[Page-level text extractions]
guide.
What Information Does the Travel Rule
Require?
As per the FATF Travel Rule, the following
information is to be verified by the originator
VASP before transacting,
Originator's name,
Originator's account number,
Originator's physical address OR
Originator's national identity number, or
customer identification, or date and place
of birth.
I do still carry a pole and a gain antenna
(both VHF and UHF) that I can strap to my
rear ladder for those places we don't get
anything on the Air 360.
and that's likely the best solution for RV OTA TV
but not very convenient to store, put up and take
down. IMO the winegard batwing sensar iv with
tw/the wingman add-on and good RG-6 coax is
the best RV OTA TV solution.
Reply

...

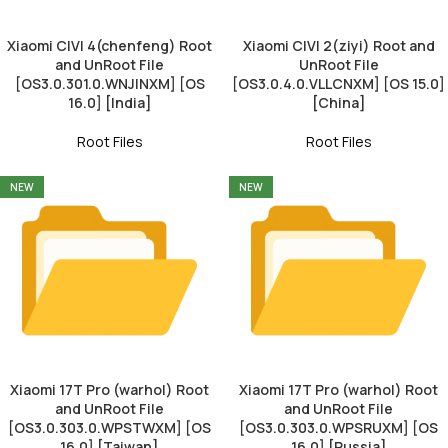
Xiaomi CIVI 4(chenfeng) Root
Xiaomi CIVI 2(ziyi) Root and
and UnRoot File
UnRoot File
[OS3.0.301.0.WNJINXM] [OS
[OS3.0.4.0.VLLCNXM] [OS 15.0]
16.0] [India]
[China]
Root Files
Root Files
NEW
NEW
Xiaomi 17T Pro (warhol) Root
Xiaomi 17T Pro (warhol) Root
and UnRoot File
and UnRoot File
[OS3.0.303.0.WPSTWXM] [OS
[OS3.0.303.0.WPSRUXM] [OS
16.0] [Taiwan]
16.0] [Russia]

What is being asked
Retype the rows, beginning at the line that contains "Xiaomi CIVI 4(chenfeng) Root" and stopping after the line that contains "16.0] [Russia]".

Exercise solution
Xiaomi CIVI 4(chenfeng) Root
Xiaomi CIVI 2(ziyi) Root and
and UnRoot File
UnRoot File
[OS3.0.301.0.WNJINXM] [OS
[OS3.0.4.0.VLLCNXM] [OS 15.0]
16.0] [India]
[China]
Root Files
Root Files
NEW
NEW
Xiaomi 17T Pro (warhol) Root
Xiaomi 17T Pro (warhol) Root
and UnRoot File
and UnRoot File
[OS3.0.303.0.WPSTWXM] [OS
[OS3.0.303.0.WPSRUXM] [OS
16.0] [Taiwan]
16.0] [Russia]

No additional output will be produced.